ACTIVITY LIST:
• 1. Translate this sentence from the article on issues facing crop production in 2023 into Spanish: "While some of these challenges roll in from the previous year, others are new or resurface from the past."
• 2. Write the next part of the article on issues facing crop production in 2023, starting after its final sentence.

TEXT SEGMENT:
++++++++++++++++++++

From the Field’s Edge: Top Issues Facing Crop Production in 2023
| April 26, 2023 |
weeds in crops indicating issues facing crop production

Each and every year, there are different issues facing crop production that fuel innovation and decision-making throughout the season. While some of these challenges roll in from the previous year, others are new or resurface from the past. 

After all, these challenges facing the industry have a direct impact on yields, costs, and resources that slows down agriculture’s trek to a more productive and sustainable future. From economic challenges to issues stemming from climate change, all are inspiring new sustainable innovations and practices that will assist in offsetting the impact of these challenges. 

So, let’s dig into some of the things to keep your eye on throughout the 2023 growing season.

++++++++++++++++++++

PROVIDED MATERIAL:
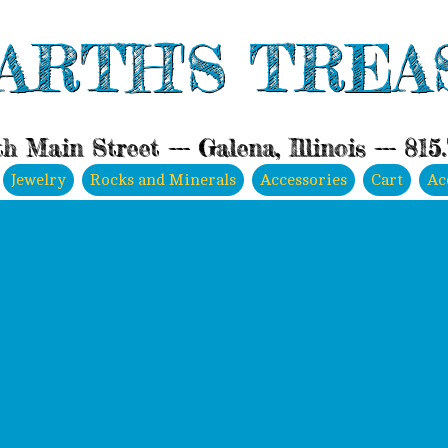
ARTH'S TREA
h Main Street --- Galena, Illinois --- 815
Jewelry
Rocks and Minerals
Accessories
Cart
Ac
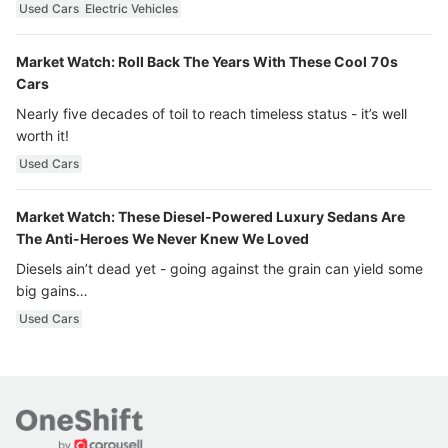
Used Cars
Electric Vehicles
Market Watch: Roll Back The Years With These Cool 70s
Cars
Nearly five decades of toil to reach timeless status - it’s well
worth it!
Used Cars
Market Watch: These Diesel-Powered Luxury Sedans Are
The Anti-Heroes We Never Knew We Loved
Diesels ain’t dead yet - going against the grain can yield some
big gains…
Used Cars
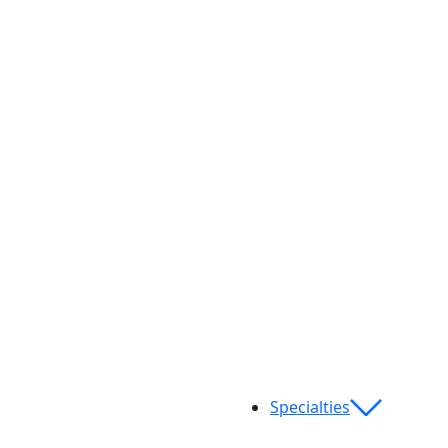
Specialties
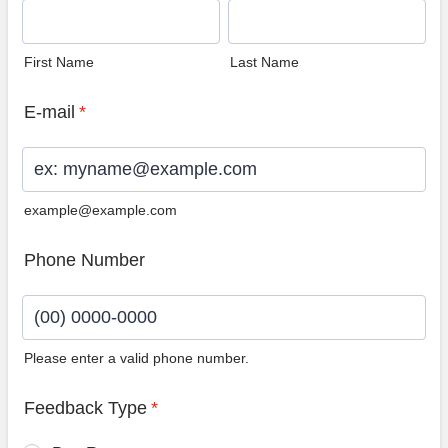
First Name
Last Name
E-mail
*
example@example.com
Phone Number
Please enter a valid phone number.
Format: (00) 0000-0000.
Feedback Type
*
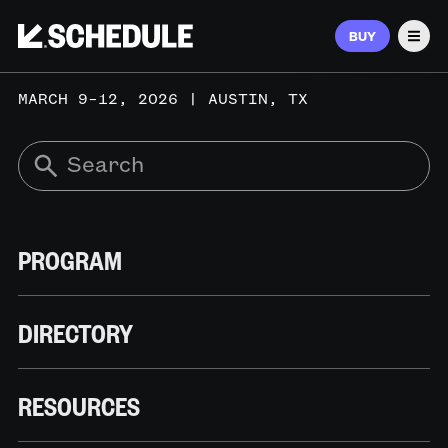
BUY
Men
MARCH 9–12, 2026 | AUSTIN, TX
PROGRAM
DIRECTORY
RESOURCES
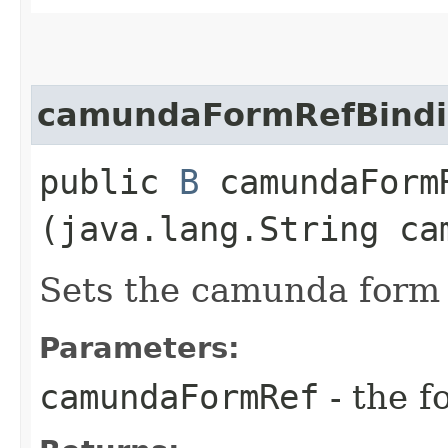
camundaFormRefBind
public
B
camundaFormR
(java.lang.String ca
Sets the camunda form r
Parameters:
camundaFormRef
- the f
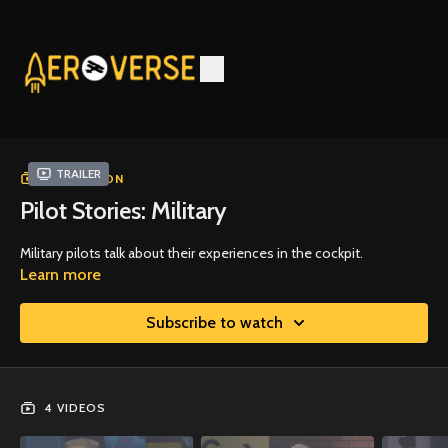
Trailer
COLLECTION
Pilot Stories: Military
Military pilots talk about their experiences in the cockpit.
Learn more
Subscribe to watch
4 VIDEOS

++++++++++++++++++++

TASK-BY-TASK ANSWERS:
• 1. Si bien algunos de estos desafíos se arrastran del año anterior, otros son nuevos o resurgen del pasado.

• 2.
Weather-Related Issues Facing Crop Production: Honing in on Drought 

In agriculture, we are more than aware of how detrimental the unpredictability of weather can be to having a productive season. And drought is no different. It can have a devastating impact on overall yields, especially as extremity rises. As of April 18, 183.4 million acres and 35 U.S. states are experiencing drought conditions 

If you take a look at this map of the United States, you can see which areas are being impacted by droughts and just how bad it is. Kansas is seemingly facing the worst of it with the drought trickling into northern Oklahoma as well. This is especially concerning because Kansas is a top producer of wheat. And unfortunately, this isn’t the first year they are dealing with this challenge – it is actually the back-to-back years of dry weather that has caused such a sharp blow to growers and their crops.  

Drought poses a variety of threats, including environmental and economic threats; but among the most challenging are financial problems by cutting productivity that results in income loss, growers are also forced to spend even more money combatting drought.  

But this is where technology can have a role. As ag researchers and product developers focus on innovating to bring new products to market that can withstand dire conditions like drought, it can make it easier to persevere when Mother Nature simply isn’t on our side.  


The Problem with Weeds  

Weeds have always been a complex and more than common challenge in agriculture, but we’re starting to see some shifts in weed growth patterns due to the combination of climate change and growing herbicide resistance.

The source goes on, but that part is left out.